DIRECTION = Copy out the records below word for word, every line of code included, but leave out the pictures.

PROVIDED DATA =
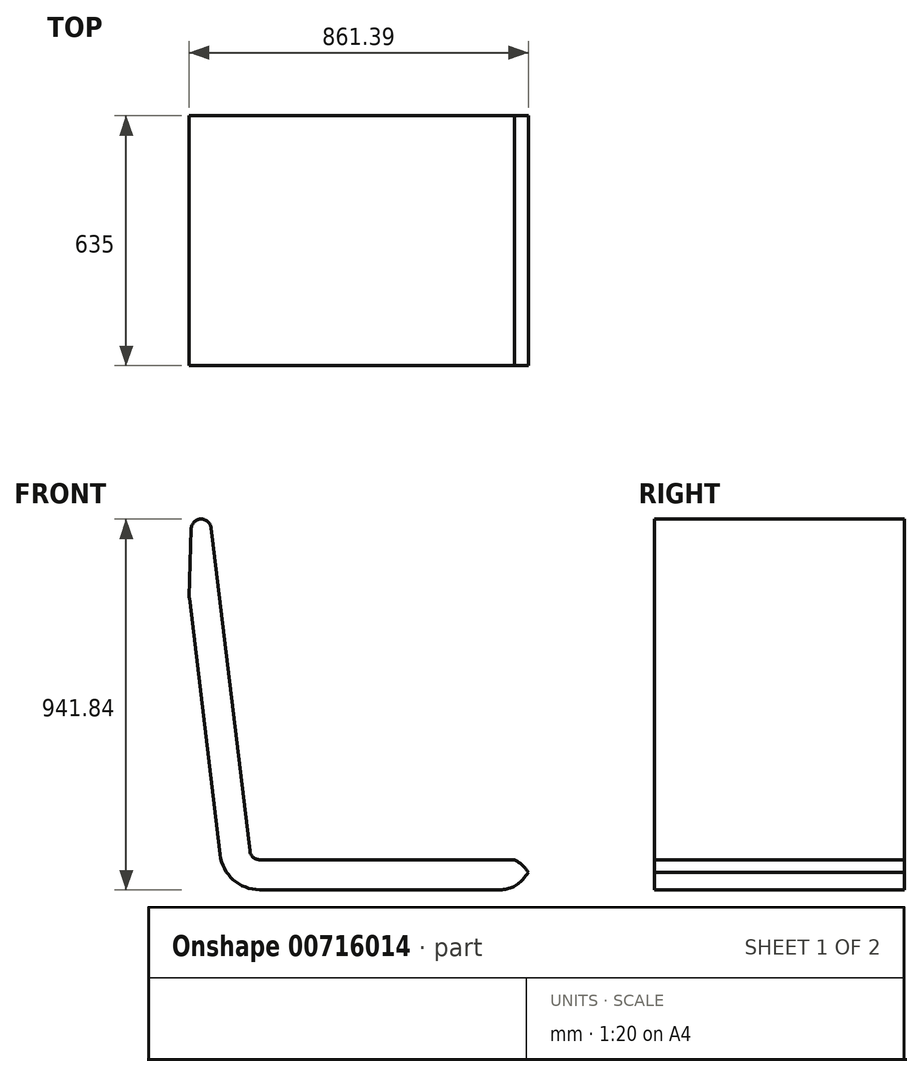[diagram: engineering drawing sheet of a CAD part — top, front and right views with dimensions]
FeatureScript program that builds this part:
annotation { "Feature Type Name" : "Feature", "Feature Type Description" : "" }
export const myFeature = defineFeature(function(context is Context, id is Id, definition is map)
    precondition{}
    {
        {
            var Q0;
            Q0=qCreatedBy(makeId("Front.planeOp"),FACE);
            var sketch = newSketch(context, id + "F0", { "sketchPlane" : qUnion([Q0])});
            skLineSegment(sketch, "E0", {"start": v(77.43, 254.2) * mm, "end": v(155.6, -397.22) * mm});
            skLineSegment(sketch, "E1.0", {"start": v(132.76, 432.74) * mm, "end": v(231.25, -388.15) * mm});
            skLineSegment(sketch, "E2", {"start": v(82.15, 430.43) * mm, "end": v(77.26, 257.94) * mm});
            skPoint(sketch, "E3.visualSharp", {"position": v(91.86, 773.55) * mm});
            skArc(sketch, "E3.filletArc", {"start": v(132.76, 432.74) * mm, "mid": v(106.38, 455.09) * mm, "end": v(82.15, 430.43) * mm});
            skPoint(sketch, "E4.visualSharp", {"position": v(77.2, 256.06) * mm});
            skArc(sketch, "E4.filletArc", {"start": v(77.26, 257.94) * mm, "mid": v(77.28, 256.06) * mm, "end": v(77.43, 254.2) * mm});
            skLineSegment(sketch, "E5", {"start": v(256.47, -410.52) * mm, "end": v(902.93, -410.52) * mm});
            skPoint(sketch, "E6.visualSharp", {"position": v(233.93, -410.52) * mm});
            skArc(sketch, "E6.filletArc", {"start": v(231.25, -388.15) * mm, "mid": v(239.61, -404.12) * mm, "end": v(256.47, -410.52) * mm});
            skLineSegment(sketch, "E7.0", {"start": v(256.47, -486.72) * mm, "end": v(867.06, -486.72) * mm});
            skArc(sketch, "E7.1", {"start": v(155.6, -397.22) * mm, "mid": v(189.04, -461.12) * mm, "end": v(256.47, -486.72) * mm});
            skLineSegment(sketch, "E7.2", {"start": v(77.2, 256.06) * mm, "end": v(155.6, -397.22) * mm});
            skLineSegment(sketch, "E8", {"start": v(938.64, -442.34) * mm, "end": v(927.61, -456.78) * mm});
            skPoint(sketch, "E9.visualSharp", {"position": v(904.74, -486.72) * mm});
            skArc(sketch, "E9.filletArc", {"start": v(867.06, -486.72) * mm, "mid": v(900.83, -478.83) * mm, "end": v(927.61, -456.78) * mm});
            skPoint(sketch, "E10.orphan", {"position": v(183.12, -626.61) * mm});
            skArc(sketch, "E11", {"start": v(938.64, -442.34) * mm, "mid": v(923.1, -423.84) * mm, "end": v(902.93, -410.52) * mm});
            skSolve(sketch);
        }
        {
            var Q0;
            Q0=makeQuery(id+"F0.imprint","IMPRINT",FACE,{"disambiguationData":[TD([[makeQuery(id+"F0.imprint","IMPRINT",EDGE,{"derivedFrom":sQuery(id+"F0.wireOp",EDGE,"E1.0")}),-1.0]])]});
            extrude(context, id + "F1", {"entities" : qUnion([Q0]), "depth" : 635 * mm, "offsetDistance" : 25.4 * mm});
        }
    });
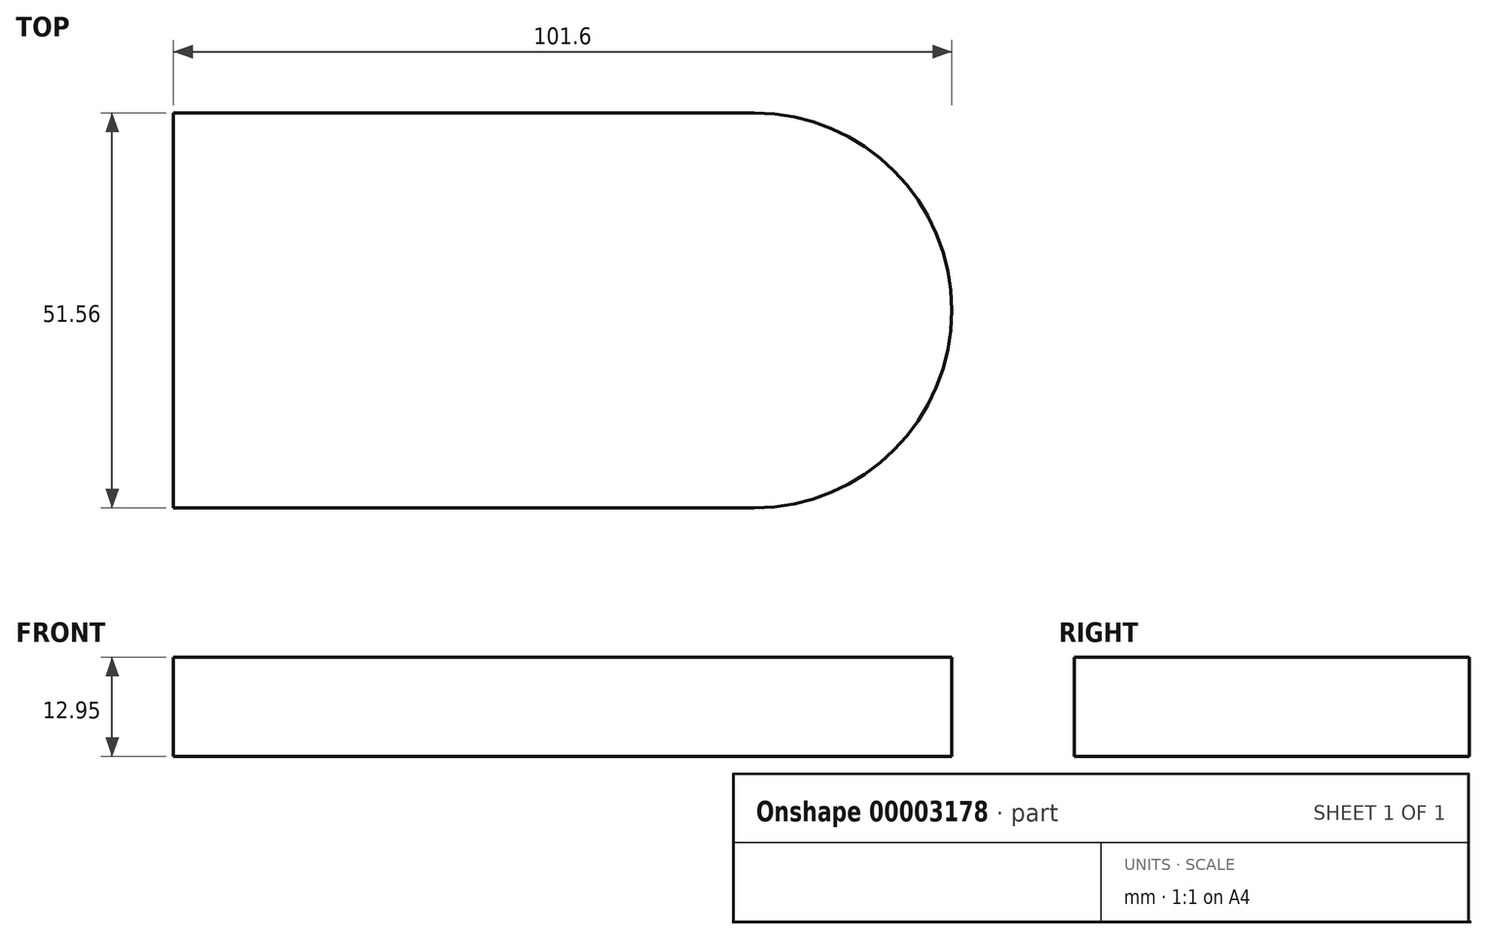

SOLUTION TO THIS PROBLEM =
[diagram: engineering drawing sheet of a CAD part — top, front and right views with dimensions]
FeatureScript program that builds this part:
annotation { "Feature Type Name" : "Feature", "Feature Type Description" : "" }
export const myFeature = defineFeature(function(context is Context, id is Id, definition is map)
    precondition{}
    {
        {
            var Q0;
            Q0=qCreatedBy(makeId("Front.planeOp"),FACE);
            var sketch = newSketch(context, id + "F0", { "sketchPlane" : qUnion([Q0])});
            skLineSegment(sketch, "E0", {"start": v(77.43, 254.2) * mm, "end": v(155.6, -397.22) * mm});
            skLineSegment(sketch, "E1.0", {"start": v(132.76, 432.74) * mm, "end": v(231.25, -388.15) * mm});
            skLineSegment(sketch, "E2", {"start": v(82.15, 430.43) * mm, "end": v(77.26, 257.94) * mm});
            skPoint(sketch, "E3.visualSharp", {"position": v(91.86, 773.55) * mm});
            skArc(sketch, "E3.filletArc", {"start": v(132.76, 432.74) * mm, "mid": v(106.38, 455.09) * mm, "end": v(82.15, 430.43) * mm});
            skPoint(sketch, "E4.visualSharp", {"position": v(77.2, 256.06) * mm});
            skArc(sketch, "E4.filletArc", {"start": v(77.26, 257.94) * mm, "mid": v(77.28, 256.06) * mm, "end": v(77.43, 254.2) * mm});
            skLineSegment(sketch, "E5", {"start": v(256.47, -410.52) * mm, "end": v(902.93, -410.52) * mm});
            skPoint(sketch, "E6.visualSharp", {"position": v(233.93, -410.52) * mm});
            skArc(sketch, "E6.filletArc", {"start": v(231.25, -388.15) * mm, "mid": v(239.61, -404.12) * mm, "end": v(256.47, -410.52) * mm});
            skLineSegment(sketch, "E7.0", {"start": v(256.47, -486.72) * mm, "end": v(867.06, -486.72) * mm});
            skArc(sketch, "E7.1", {"start": v(155.6, -397.22) * mm, "mid": v(189.04, -461.12) * mm, "end": v(256.47, -486.72) * mm});
            skLineSegment(sketch, "E7.2", {"start": v(77.2, 256.06) * mm, "end": v(155.6, -397.22) * mm});
            skLineSegment(sketch, "E8", {"start": v(938.64, -442.34) * mm, "end": v(927.61, -456.78) * mm});
            skPoint(sketch, "E9.visualSharp", {"position": v(904.74, -486.72) * mm});
            skArc(sketch, "E9.filletArc", {"start": v(867.06, -486.72) * mm, "mid": v(900.83, -478.83) * mm, "end": v(927.61, -456.78) * mm});
            skPoint(sketch, "E10.orphan", {"position": v(183.12, -626.61) * mm});
            skArc(sketch, "E11", {"start": v(938.64, -442.34) * mm, "mid": v(923.1, -423.84) * mm, "end": v(902.93, -410.52) * mm});
            skSolve(sketch);
        }
        {
            var Q0;
            Q0=makeQuery(id+"F0.imprint","IMPRINT",FACE,{"disambiguationData":[TD([[makeQuery(id+"F0.imprint","IMPRINT",EDGE,{"derivedFrom":sQuery(id+"F0.wireOp",EDGE,"E1.0")}),-1.0]])]});
            extrude(context, id + "F1", {"entities" : qUnion([Q0]), "depth" : 635 * mm, "offsetDistance" : 25.4 * mm});
        }
    });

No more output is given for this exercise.